OpenSign
Open SourceOpen-Source document signature solution for maximum control
AI Summary
OpenSign is a self-hosted, open-source platform for digital signatures and document management. It enables businesses and developers to fully control and deploy electronic signatures independently, without relying on external services.
✓ Pros
- + Complete control over data through self-hosting and open-source
- + No licensing fees - free and customizable for specific requirements
- + GDPR and privacy-compliant through local storage
✗ Cons
- − Requires technical expertise for deployment and maintenance
- − Limited community and less commercial support than established solutions
Use Cases
- → Digital signature of contracts and documents in your own data center
- → Integration of eSignature functionality into existing business applications
- → Privacy-compliant document verification for regulated industries
- → Automated signature workflows for enterprise processes
Who is it for?
Ideal for developers, enterprises, and organizations that need full control over their signature processes and are prepared to host them themselves.
Tags
What is OpenSign?
━━━━
Required action: Could you continue the OpenSign overview from its final heading, "What is OpenSign?"?

Data excerpt:
━━━━
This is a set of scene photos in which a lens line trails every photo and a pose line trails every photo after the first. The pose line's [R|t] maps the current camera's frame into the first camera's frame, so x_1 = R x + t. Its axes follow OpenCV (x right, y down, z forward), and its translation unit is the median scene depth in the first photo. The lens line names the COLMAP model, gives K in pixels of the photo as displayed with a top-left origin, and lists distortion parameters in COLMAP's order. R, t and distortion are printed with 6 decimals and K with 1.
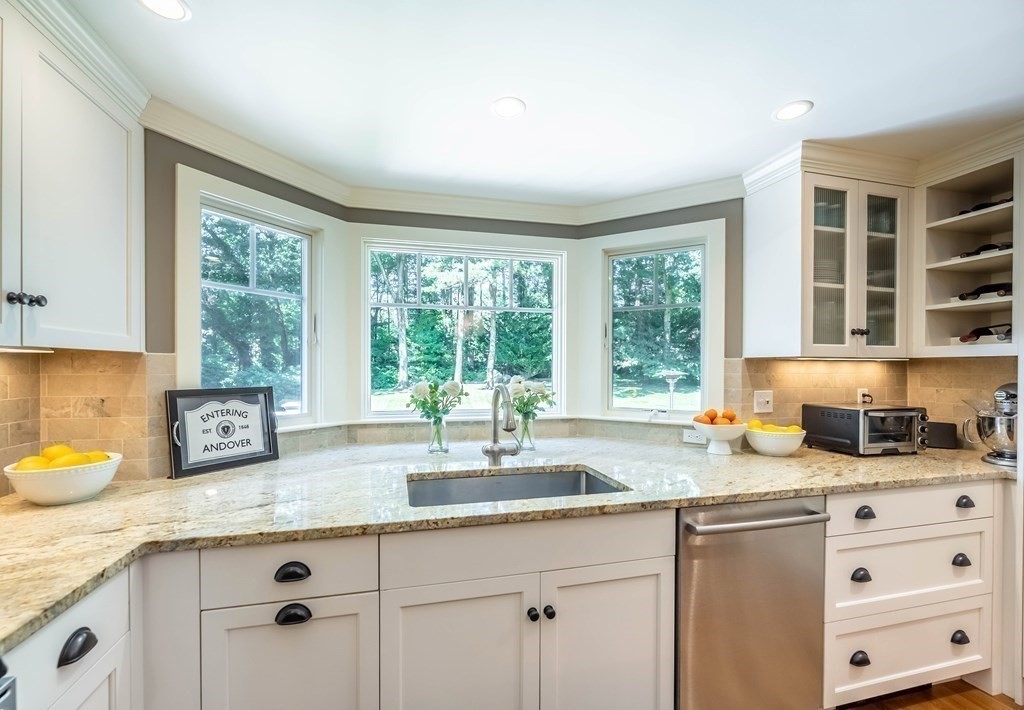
lens RADIAL K [[427.0, 0, 500.7], [0, 427.0, 368.4], [0, 0, 1]] dist [-0.003629, 0.000214]
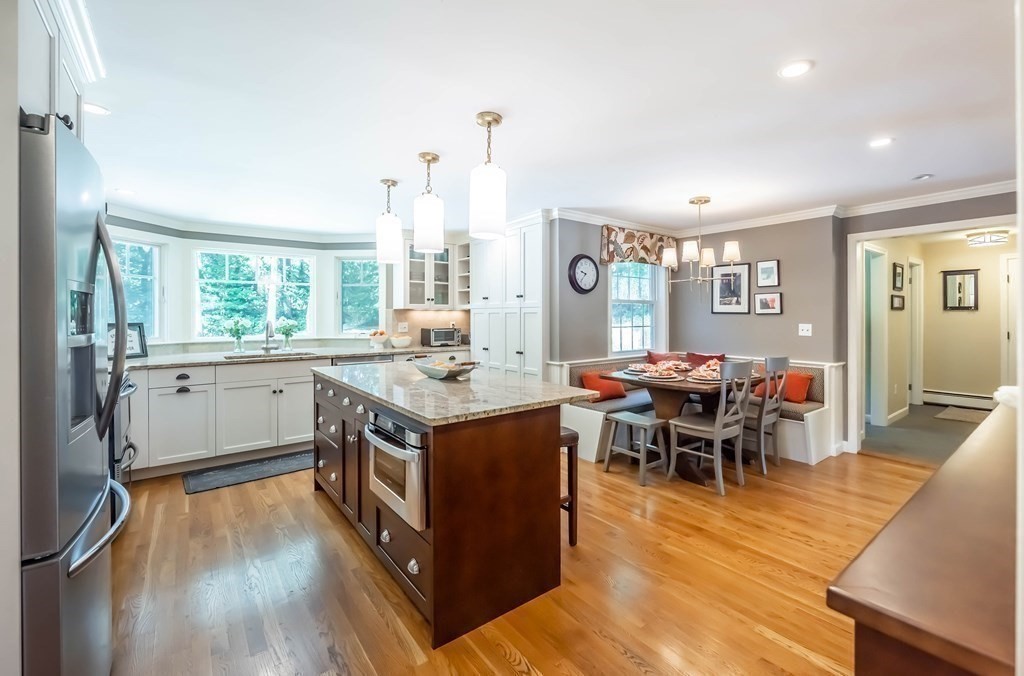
lens RADIAL K [[446.3, 0, 552.0], [0, 446.3, 314.0], [0, 0, 1]] dist [-0.002924, -0.000426]
pose [[0.897501, -0.003789, 0.440996, 0.295359], [0.006079, 0.999974, -0.003781, 0.020091], [-0.440970, 0.006075, 0.897501, -1.809822]]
━━━━
Answer for the task:
OpenSign is an open-source platform for digital signatures and document management that can be fully self-hosted. Signing processes, document storage and user data remain within your own data center. There is no external SaaS dependency, no licensing fees and no data transfer to third-party providers. The software is aimed at companies and developers who want to run eSignature functionality on their own infrastructure.
Core features
- Digital document signing: Contracts and documents are signed and archived directly within your own infrastructure.
- API integration: eSignature functionality can be embedded into existing business applications without relying on external services.
- Signature workflows: Automated processes for enterprise environments are configurable, including multi-step release or approval flows.
- Local data storage: Because all data stays local, GDPR compliance can be enforced at the infrastructure level rather than relying on a vendor's contractual commitments.
- Customisability: The open source code allows modifications for industry-specific requirements, for example in regulated sectors such as finance or healthcare.
Who is OpenSign for?
The primary audience is developer teams and IT departments that need to integrate eSignature functionality into their own products or processes without taking on a dependency on commercial vendors. Organisations in privacy-sensitive industries also benefit, as they retain full control over storage location and access rights.
Without solid Docker or server administration knowledge, setup can quickly break down at the deployment configuration stage. Anyone who wants to make customisations after installation needs JavaScript skills, as OpenSign is built on a Node.js stack. Community support is still limited, and the kind of commercial enterprise support available from DocuSign or Adobe Acrobat Sign is absent.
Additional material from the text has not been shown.